Joie et apaisement au rendez-vous
Les retours sur cette initiative sont très positifs. « Cela apporte de la joie, de l’apaisement, de la tranquillité aux enfants et ils rencontrent quelqu’un d’étranger à la crèche qui s’exprime par un autre langage que toutes les professionnelles qui sont avec eux au quotidien, c’est très intéressant », témoigne Véronique His. Et ajoute : « C’est aussi de la fantaisie qui rentre à la crèche et c’est très précieux. Dans une crèche, il y a plein de rythmes, de rituels et tout à coup, une espèce de bouffée d’air pur arrive, une bulle de poésie. » Même ressenti pour les professionnels. C’est un moment joyeux, de partage avec les enfants, qu’elles apprécient beaucoup.
 

Le CD-livre « Chanter en liberty »

« Quand je suis arrivée il y a 4 ans, avec Françoise Bourdon, on s’est dit que c’est important qu’à la crèche cela chante. On a fait un gros travail de formation pour les professionnels. Chaque année au moins deux sessions de formation pour qu’elles puissent chanter en vrai.
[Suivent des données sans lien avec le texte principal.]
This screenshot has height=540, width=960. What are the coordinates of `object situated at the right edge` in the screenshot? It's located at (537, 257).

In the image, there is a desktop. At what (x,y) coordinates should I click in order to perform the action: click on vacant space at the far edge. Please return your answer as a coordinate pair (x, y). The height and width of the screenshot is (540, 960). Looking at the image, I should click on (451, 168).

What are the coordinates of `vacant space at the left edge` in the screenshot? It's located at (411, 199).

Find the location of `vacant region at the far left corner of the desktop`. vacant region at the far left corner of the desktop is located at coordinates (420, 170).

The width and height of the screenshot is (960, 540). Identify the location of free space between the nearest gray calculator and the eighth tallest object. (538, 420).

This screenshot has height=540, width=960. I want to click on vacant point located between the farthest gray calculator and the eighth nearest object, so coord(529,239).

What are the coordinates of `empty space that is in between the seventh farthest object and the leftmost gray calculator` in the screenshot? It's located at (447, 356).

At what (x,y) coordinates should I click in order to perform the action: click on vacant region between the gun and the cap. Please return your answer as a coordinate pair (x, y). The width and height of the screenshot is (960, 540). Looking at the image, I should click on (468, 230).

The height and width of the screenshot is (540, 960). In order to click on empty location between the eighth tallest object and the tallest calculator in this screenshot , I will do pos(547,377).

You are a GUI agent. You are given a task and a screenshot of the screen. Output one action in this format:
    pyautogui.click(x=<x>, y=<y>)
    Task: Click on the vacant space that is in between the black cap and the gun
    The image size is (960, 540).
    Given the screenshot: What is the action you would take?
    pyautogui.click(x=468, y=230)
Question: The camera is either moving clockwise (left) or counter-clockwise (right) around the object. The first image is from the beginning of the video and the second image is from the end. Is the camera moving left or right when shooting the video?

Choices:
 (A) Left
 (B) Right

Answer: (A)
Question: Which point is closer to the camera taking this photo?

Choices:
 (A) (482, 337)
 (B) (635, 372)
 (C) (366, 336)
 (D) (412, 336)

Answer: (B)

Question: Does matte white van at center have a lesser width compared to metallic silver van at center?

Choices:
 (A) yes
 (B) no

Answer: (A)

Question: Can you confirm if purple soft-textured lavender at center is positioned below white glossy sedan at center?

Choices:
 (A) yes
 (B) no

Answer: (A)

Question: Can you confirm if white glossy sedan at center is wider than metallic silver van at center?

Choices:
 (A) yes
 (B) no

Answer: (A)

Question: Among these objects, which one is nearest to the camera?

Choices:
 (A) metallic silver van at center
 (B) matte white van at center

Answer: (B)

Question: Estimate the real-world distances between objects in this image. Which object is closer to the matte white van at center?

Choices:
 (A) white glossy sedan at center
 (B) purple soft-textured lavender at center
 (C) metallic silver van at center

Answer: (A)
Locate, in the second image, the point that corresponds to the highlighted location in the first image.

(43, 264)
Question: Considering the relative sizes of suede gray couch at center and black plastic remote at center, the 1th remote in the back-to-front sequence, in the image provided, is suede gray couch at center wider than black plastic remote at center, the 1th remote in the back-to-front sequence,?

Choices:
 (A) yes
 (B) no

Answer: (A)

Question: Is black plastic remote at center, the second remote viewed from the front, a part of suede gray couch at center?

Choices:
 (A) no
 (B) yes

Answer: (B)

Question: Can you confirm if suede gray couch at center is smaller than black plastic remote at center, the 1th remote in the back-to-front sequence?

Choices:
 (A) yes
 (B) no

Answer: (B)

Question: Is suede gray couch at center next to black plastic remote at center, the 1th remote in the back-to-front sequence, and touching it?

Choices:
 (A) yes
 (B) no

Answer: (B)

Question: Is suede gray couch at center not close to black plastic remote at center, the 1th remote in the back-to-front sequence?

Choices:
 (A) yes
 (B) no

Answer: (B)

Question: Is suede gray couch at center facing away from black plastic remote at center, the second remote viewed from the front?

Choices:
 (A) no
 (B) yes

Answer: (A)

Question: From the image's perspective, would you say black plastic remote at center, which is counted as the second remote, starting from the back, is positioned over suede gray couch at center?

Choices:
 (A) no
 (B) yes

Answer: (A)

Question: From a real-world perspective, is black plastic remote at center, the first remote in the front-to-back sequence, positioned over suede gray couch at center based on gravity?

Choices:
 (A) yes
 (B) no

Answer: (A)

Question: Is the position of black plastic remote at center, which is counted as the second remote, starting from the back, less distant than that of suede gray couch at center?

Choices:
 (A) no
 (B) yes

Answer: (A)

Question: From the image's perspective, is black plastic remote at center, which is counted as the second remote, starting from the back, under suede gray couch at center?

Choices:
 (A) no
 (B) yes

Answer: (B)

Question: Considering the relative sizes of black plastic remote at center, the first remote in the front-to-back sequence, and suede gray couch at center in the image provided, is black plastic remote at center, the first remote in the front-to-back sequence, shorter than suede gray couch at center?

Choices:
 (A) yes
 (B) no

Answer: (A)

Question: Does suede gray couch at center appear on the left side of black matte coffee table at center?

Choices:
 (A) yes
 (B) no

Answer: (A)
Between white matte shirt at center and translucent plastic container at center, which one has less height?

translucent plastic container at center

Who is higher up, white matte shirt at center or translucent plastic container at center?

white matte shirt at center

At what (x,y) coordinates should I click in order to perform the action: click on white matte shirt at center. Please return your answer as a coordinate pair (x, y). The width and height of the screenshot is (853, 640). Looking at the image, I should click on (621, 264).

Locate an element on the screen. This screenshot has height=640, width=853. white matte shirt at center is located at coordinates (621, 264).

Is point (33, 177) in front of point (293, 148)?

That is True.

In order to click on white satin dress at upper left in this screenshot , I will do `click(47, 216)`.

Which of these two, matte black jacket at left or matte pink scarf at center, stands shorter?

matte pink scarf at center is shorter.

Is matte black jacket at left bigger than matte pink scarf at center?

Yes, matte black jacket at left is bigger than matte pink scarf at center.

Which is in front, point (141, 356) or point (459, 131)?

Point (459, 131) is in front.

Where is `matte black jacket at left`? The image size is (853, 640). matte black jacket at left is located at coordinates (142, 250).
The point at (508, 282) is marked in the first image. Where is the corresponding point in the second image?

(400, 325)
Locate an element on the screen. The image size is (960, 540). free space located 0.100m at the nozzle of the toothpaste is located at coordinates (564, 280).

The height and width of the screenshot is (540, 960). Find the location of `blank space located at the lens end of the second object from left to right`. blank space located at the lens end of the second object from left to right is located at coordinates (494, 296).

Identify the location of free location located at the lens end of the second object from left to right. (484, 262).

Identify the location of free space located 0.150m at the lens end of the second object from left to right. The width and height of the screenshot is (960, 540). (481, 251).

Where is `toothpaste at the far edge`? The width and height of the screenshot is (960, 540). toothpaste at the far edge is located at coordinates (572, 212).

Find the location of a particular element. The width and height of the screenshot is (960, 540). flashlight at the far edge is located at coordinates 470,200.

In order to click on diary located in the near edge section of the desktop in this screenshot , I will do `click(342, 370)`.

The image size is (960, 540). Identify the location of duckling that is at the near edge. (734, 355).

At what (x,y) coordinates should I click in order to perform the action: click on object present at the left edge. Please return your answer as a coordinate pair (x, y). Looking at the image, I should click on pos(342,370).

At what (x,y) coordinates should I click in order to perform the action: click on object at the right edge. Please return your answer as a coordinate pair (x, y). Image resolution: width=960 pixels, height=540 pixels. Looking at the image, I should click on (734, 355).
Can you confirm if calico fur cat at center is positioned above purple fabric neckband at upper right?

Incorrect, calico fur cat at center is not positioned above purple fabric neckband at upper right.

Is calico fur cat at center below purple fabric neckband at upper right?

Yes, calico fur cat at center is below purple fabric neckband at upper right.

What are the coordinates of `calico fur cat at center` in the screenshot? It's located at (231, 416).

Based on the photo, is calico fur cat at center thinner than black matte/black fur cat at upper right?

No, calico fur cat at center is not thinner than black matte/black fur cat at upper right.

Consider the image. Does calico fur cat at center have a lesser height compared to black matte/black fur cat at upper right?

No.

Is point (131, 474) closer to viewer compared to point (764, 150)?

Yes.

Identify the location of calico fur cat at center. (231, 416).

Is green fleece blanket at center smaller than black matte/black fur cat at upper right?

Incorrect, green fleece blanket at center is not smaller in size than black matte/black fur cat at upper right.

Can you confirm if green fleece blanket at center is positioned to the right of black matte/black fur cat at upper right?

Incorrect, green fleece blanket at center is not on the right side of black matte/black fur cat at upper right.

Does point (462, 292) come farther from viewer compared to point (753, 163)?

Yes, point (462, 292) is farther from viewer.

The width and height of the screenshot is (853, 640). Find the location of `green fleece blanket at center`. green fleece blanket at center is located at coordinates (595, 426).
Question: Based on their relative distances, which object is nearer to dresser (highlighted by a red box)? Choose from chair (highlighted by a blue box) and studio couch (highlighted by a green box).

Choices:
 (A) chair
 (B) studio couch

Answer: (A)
Au bout de ces deux ans, il y a eu un tel engouement sur la chanson que l’on s’est dit, avec Agnès Chaumié, responsable du projet musical, que ce serait intéressant d’aller plus loin et de constituer un répertoire de chansons chantées à la crèche et de faire un enregistrement pour le donner aux parents et faire le pont entre la crèche et la maison. 15 professionnels ont participé . L’année dernière, nous avons pu faire l’enregistrement à l’école de musique et en juin nous avons distribué le CD-livre Chanter en Liberty, illustré par Marie Kuklova, à toutes les familles », explique Véronique His. Le nouveau projet en cours : Le printemps des poètes, pour lequel 15 professionnels de la petite enfance partent en formation sur la poésie. Des actions sont prévues dans toutes les crèches.